Racial profiling is being blamed for a horror story in the Chilliwack Hospital in B.C.
“Every time I think of it my blood boils,” said Eddie Julian in a telephone interview Friday.
Julian says his former wife, Mary Stewart – a First Nation woman – survived being struck by a semi-trailer truck in the early morning hours last week only to be allegedly kicked out of the Chilliwack Hospital not once but twice the same night.
“Mary was treated worse than the chickens that are being abused on the farms here,” Julian said of the ongoing controversy involving accusations of animal abuse in the area.
He says Stewart, 55, was rushed to the hospital by ambulance where she was examined and x-rayed before a doctor released her. Despite her protests, Julian says a male nurse tried to pull her off a bed by her legs and into a wheelchair.
“She said, ‘I can’t move’,” Julian said, noting he was shocked to hear that.
He said she spent the night in the wheelchair in the pouring rain a block from the hospital after she and her companion where ordered out of the building a second time.
“They were going to wait out the rain before they went outside. A second nurse came and said ‘You have to leave. If you don’t we will call the cops on you.’”
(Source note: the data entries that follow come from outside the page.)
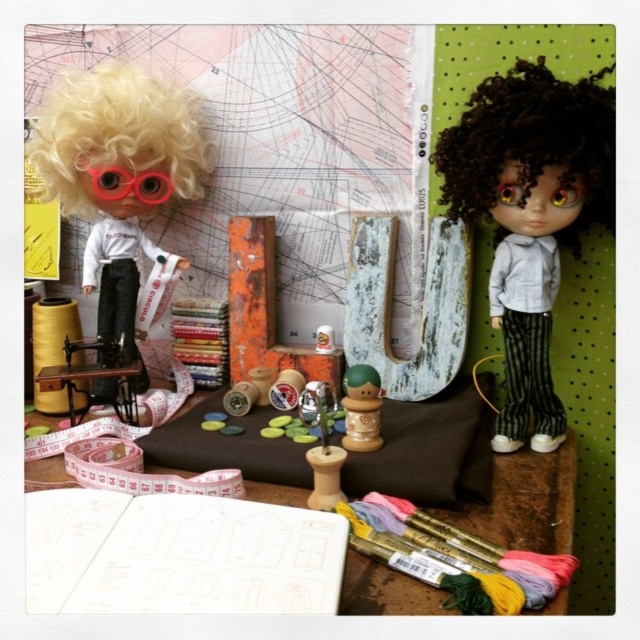
You are a tiny robot in the sewing workspace. You need to retrieve the rubberized plastic goggles at upper left but first must pass by the curly brown hair at upper right. Is the path clear to reach the goggles?

The curly brown hair at upper right is located above the rubberized plastic goggles at upper left, so the path is clear to reach the goggles as the hair is above and not blocking the way.

What are the coordinates of the matte gray doll at center?

The matte gray doll at center is located at coordinates point (531, 209).

Please provide the exact 2D coordinates of the blonde curly wig at upper left in the image.

The blonde curly wig at upper left is located at coordinates point (120, 141).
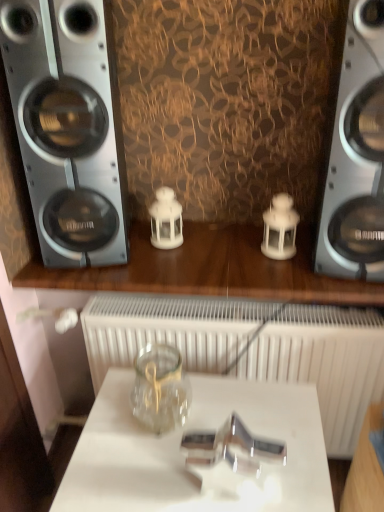
Question: Is metallic silver speaker at right, which is the first home appliance from right to left, looking in the opposite direction of silver metallic speaker at left, which is counted as the 2th home appliance, starting from the right?

Choices:
 (A) no
 (B) yes

Answer: (A)

Question: Can you confirm if metallic silver speaker at right, placed as the second home appliance when sorted from left to right, is smaller than silver metallic speaker at left, placed as the 1th home appliance when sorted from left to right?

Choices:
 (A) no
 (B) yes

Answer: (B)

Question: Is metallic silver speaker at right, placed as the second home appliance when sorted from left to right, directly adjacent to silver metallic speaker at left, which is counted as the 2th home appliance, starting from the right?

Choices:
 (A) no
 (B) yes

Answer: (A)

Question: Would you say metallic silver speaker at right, which is the first home appliance from right to left, contains silver metallic speaker at left, which is counted as the 2th home appliance, starting from the right?

Choices:
 (A) no
 (B) yes

Answer: (A)

Question: From a real-world perspective, is metallic silver speaker at right, which is the first home appliance from right to left, located higher than silver metallic speaker at left, which is counted as the 2th home appliance, starting from the right?

Choices:
 (A) yes
 (B) no

Answer: (B)

Question: Is metallic silver speaker at right, placed as the second home appliance when sorted from left to right, not inside silver metallic speaker at left, which is counted as the 2th home appliance, starting from the right?

Choices:
 (A) no
 (B) yes

Answer: (B)

Question: Are white matte radiator at center and silver metallic speaker at left, which is counted as the 2th home appliance, starting from the right, located far from each other?

Choices:
 (A) no
 (B) yes

Answer: (A)

Question: Is white matte radiator at center completely or partially outside of silver metallic speaker at left, which is counted as the 2th home appliance, starting from the right?

Choices:
 (A) yes
 (B) no

Answer: (A)

Question: From a real-world perspective, is white matte radiator at center below silver metallic speaker at left, placed as the 1th home appliance when sorted from left to right?

Choices:
 (A) no
 (B) yes

Answer: (B)

Question: Is white matte radiator at center taller than silver metallic speaker at left, placed as the 1th home appliance when sorted from left to right?

Choices:
 (A) no
 (B) yes

Answer: (A)

Question: Considering the relative sizes of white matte radiator at center and silver metallic speaker at left, placed as the 1th home appliance when sorted from left to right, in the image provided, is white matte radiator at center thinner than silver metallic speaker at left, placed as the 1th home appliance when sorted from left to right,?

Choices:
 (A) no
 (B) yes

Answer: (A)

Question: Considering the relative sizes of white matte radiator at center and silver metallic speaker at left, placed as the 1th home appliance when sorted from left to right, in the image provided, is white matte radiator at center shorter than silver metallic speaker at left, placed as the 1th home appliance when sorted from left to right,?

Choices:
 (A) yes
 (B) no

Answer: (A)

Question: Is silver metallic speaker at left, which is counted as the 2th home appliance, starting from the right, smaller than transparent glass jar at center?

Choices:
 (A) no
 (B) yes

Answer: (B)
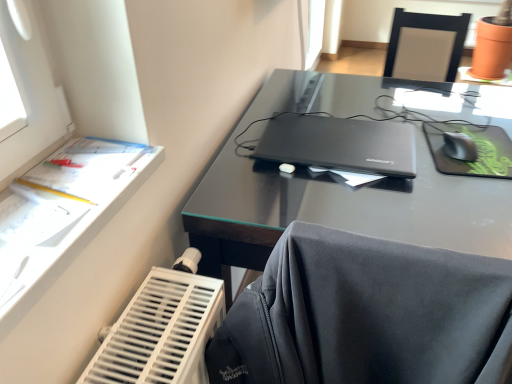
In order to click on free space that is in between matte black laptop at center and black matte mouse pad at right in this screenshot , I will do `click(428, 151)`.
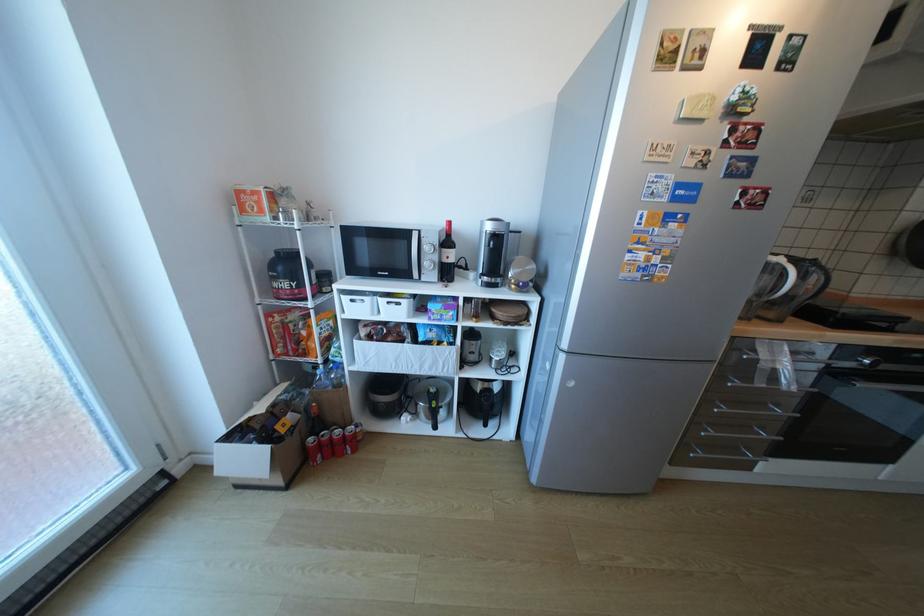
Julian said the pair sought shelter in a covered area nearby with only a sheet over Stewart’s legs for warmth because her pants were cut off by paramedics. She didn’t have a ride or phone.
“Every crack in the sidewalk was excruciating for her,” Julian said. “She was in a lot of pain.”
The pharmacist at a drugstore sent her back to hospital the next morning where Julian says Stewart was diagnosed with multiple fractures, a broken femur and a crushed foot requiring surgery. She remained in hospital Friday, he said.
Julian alleges Stewart was treated in a racist manner because she is Aboriginal (from nearby Skwah First Nation) and a recovering drug addict in a methadone program.
The truck driver fled the scene of the accident east of the downtown core, Julian added, and no police attended until he started making calls. An RCMP constable has since taken Stewart’s statement, he said.
Julian said a hospital official visited Stewart and promised a full investigation.
“We are very sorry about the experience this patient had while being treated in our hospital,” said media spokesperson Nafisa Abdulla in an emailed statement Friday night. “And this is certainly not the level of care we strive for.”
Abdulla said a review of test results shows Stewart was “prematurely discharged” and staff will “continue to support her” as she recovers from her injuries.
She added an Elder has been made available through the hospital’s Indigenous care program.
APTN left messages seeking comment from the RCMP and B.C. First Nations Health Authority.
Julian and Stewart have five children together. He says some of those children are with Stewart at the hospital.